Eine Lebensphilosophie
Aus dem Norwegischen von Gabriele Haefs
Hanser
Mein besonders herzlicher Dank gilt Anne Sverdrup-Thygesen, Dag O. Hessen und Øystein Elgarøy, die bereitwillig das Manuskript zu diesem Buch gelesen und kluge, humorvolle und kenntnisreiche Kommentare beigesteuert haben.
J. G.
Leo, Aurora, Noah, Alba, Julia und Máni,ihr Lieben alle!
Jetzt habe ich mich vor den Computer gesetzt, um euch einen Brief zu schreiben, und dabei kitzelt es mich ein bisschen im Bauch. Es kommt mir seltsam vor, auf diese Weise mit euch in Kontakt zu treten.
Ich habe nämlich vor, aus diesem Brief an euch ein kleines Buch zu machen, das auch andere Menschen lesen können. Ein solcher Text, der für alle zugänglich ist, obwohl er sich eigentlich an einen bestimmten Menschen richtet, wird auch ein »offener Brief« genannt.
Ihr werdet ihn also nicht lesen können, ehe er gedruckt ist. Aber das wird euch nicht weiter stören, denn ich werde euch nichts von diesem Buch erzählen, solange es nicht in einem Verlag veröffentlicht ist. Ich freue mich darauf, es jeder und jedem von euch in die Hände zu drücken, und ich kann mir vorstellen, dass es ein feierlicher Augenblick sein wird, für euch und für mich. Entweder könnt ihr diesen Brief dann jeweils allein entgegennehmen, oder wir machen ein großes Fest daraus.
Ich schreibe nicht zum ersten Mal so einen literarischen Brief. Mehrere meiner Bücher hatten diese Form, aber sie waren an Personen gerichtet, die ich mir ausgedacht hatte.
Die einzige Ausnahme war der Brief einer Frau — und es hat mir Spaß gemacht, mich in diese Rolle zu versetzen — an einen berühmten Bischof und »Kirchenvater«, der vor sechzehnhundert Jahren in Nordafrika gelebt hat. Ich wollte dieser Frau sozusagen eine Stimme geben. Sie war eine reale Person, die wir aus den Bekenntnissen des Bischofs kennen, aber wir wissen über sie eigentlich nur, dass dieser Mann sie eines Tages nach langjährigem Zusammenleben einfach vor die Tür setzte. Wir kennen nicht einmal ihren Namen, in meinem Buch Das Leben ist kurz habe ich sie Floria Aemilia genannt.

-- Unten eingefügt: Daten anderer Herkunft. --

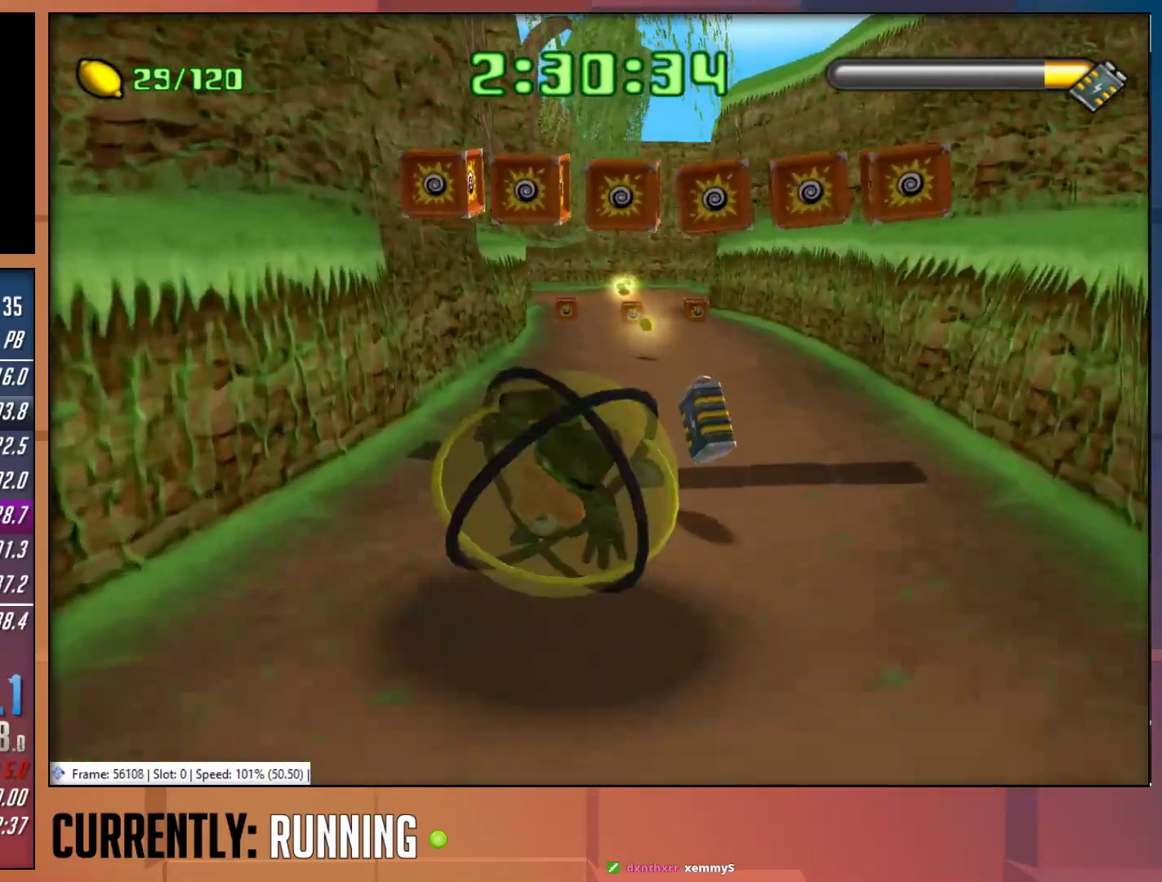
{"buttons": [], "left_stick": "up", "right_stick": "center", "events": [[200, "left_stick", "up"]]}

Der Bischof konnte diesen Brief von Floria natürlich niemals lesen, aber ich wollte seinen heutigen Anhängern diese Chance geben, und es könnte ja durchaus sein, dass Augustinus, so hieß er, wirklich einen Brief von dieser unglücklichen Frau bekommen hat, die er einmal so sehr geliebt hatte. Der Kirchenvater aber hatte beschlossen, auf ein ewiges Leben im Jenseits zu setzen statt auf die Liebe zu einer Frau im diesseitigen Leben. Er vertrat nämlich die Ansicht, das eine könne ein Hindernis für das andere sein.
Für uns ist die Beobachtung wichtig, dass er so viel von seinem Leben in dieser Welt für seine Vorstellungen von einer anderen Welt geopfert hat. Diese Problematik ist auch nach über sechzehnhundert Jahren noch aktuell, und dieses Buch hier wird unter anderem von solchen lebensphilosophischen Fragen handeln.
Es ist eine ganz neue Erfahrung für mich, an junge Menschen zu schreiben, die heute leben und die ich gut kenne. Während ich diesen offenen Brief schreibe, seid ihr, drei Mädchen und drei Jungen, zwischen ein paar Wochen und fast achtzehn Jahren alt. Aber ihr habt eine Gemeinsamkeit — nein, nicht nur, dass ich euer Großvater bin —, ich denke an etwas anderes und viel Wichtigeres: Ihr wurdet alle im 21. Jahrhundert geboren. Ihr werdet, zumindest die meisten von euch, dieses ganze Jahrhundert durchleben, ehe ihr in euren alten Tagen hoffentlich noch einen Blick ins 22. Jahrhundert werfen könnt.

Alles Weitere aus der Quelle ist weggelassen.